■ **INPUT MATERIAL**
#####

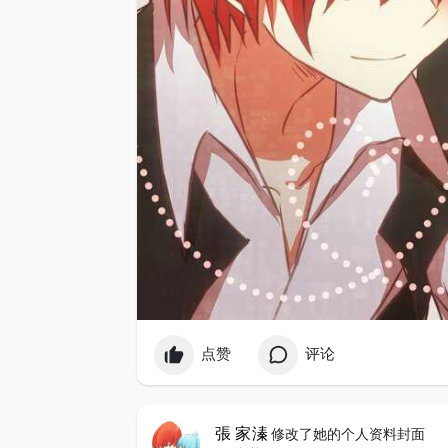
点赞
评论
張 家溱
修改了她的个人资料封面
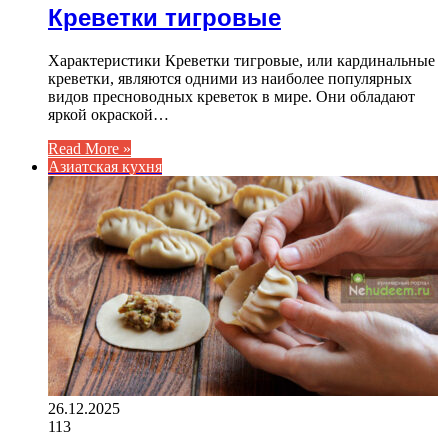
Креветки тигровые
Характеристики Креветки тигровые, или кардинальные
креветки, являются одними из наиболее популярных
видов пресноводных креветок в мире. Они обладают
яркой окраской…
Read More »
Азиатская кухня
26.12.2025
113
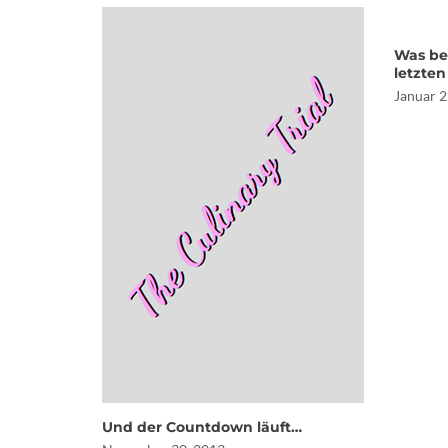
Was be
letzte
Januar 2
Und der Countdown läuft…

#####

■ **WORK TASK**
Leave out the pictures and output the rest of the material exactly as written.

■ **OUTPUT OF THE TASK**
点赞
评论
張 家溱
修改了她的个人资料封面
Креветки тигровые
Характеристики Креветки тигровые, или кардинальные
креветки, являются одними из наиболее популярных
видов пресноводных креветок в мире. Они обладают
яркой окраской…
Read More »
Азиатская кухня
26.12.2025
113
Was be
letzte
Januar 2
Und der Countdown läuft…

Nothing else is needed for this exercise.